# EXERCISE REQUIREMENTS
Determine how many lines in the records hold "اپلیکیشن", then give that number by itself.

# Extracted page text data
◇ ◇ ◇

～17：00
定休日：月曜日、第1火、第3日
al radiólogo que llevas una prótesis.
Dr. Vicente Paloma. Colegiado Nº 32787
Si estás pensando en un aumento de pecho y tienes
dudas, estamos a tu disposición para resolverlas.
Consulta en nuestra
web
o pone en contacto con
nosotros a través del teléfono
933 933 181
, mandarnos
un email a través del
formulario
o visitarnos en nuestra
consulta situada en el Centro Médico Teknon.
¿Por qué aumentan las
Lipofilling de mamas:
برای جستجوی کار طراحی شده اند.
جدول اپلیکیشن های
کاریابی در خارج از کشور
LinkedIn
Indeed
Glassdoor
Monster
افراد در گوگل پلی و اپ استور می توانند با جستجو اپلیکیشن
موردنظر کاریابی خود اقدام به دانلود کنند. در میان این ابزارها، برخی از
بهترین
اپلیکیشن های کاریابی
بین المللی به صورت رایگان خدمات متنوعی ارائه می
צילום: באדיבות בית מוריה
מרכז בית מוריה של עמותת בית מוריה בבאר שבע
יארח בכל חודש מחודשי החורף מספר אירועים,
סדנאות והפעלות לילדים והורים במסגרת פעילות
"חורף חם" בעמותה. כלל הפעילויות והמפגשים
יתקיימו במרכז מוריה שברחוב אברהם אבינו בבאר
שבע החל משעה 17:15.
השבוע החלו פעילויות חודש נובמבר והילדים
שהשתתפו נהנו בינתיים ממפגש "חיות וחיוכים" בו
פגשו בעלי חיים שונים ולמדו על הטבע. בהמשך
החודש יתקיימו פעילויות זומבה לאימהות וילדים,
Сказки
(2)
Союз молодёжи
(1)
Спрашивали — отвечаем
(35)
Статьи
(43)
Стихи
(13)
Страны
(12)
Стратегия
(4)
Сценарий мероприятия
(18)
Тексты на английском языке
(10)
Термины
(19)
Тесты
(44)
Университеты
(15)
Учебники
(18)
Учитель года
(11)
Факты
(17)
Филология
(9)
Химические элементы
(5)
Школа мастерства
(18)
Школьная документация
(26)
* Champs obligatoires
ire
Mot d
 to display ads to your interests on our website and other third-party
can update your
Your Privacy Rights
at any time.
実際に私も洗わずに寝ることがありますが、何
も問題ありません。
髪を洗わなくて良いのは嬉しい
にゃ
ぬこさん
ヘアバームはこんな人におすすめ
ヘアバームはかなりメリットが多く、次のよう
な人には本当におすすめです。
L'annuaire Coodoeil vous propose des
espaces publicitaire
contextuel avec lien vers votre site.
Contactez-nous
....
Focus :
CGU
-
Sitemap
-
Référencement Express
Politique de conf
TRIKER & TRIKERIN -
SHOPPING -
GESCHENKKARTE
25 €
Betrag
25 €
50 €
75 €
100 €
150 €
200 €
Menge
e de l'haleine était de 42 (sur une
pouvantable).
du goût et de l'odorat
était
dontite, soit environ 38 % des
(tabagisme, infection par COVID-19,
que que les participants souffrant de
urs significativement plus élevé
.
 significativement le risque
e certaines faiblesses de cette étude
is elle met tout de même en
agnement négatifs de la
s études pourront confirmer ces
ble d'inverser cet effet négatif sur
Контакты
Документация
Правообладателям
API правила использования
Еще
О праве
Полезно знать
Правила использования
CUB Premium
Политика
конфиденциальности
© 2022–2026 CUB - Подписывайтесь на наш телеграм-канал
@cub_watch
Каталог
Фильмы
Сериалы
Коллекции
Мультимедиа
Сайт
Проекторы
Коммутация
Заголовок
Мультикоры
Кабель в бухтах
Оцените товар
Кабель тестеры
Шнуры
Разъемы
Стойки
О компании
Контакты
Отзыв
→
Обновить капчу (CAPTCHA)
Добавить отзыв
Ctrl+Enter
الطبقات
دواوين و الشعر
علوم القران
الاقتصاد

◇ ◇ ◇

# ANSWER SECTION
3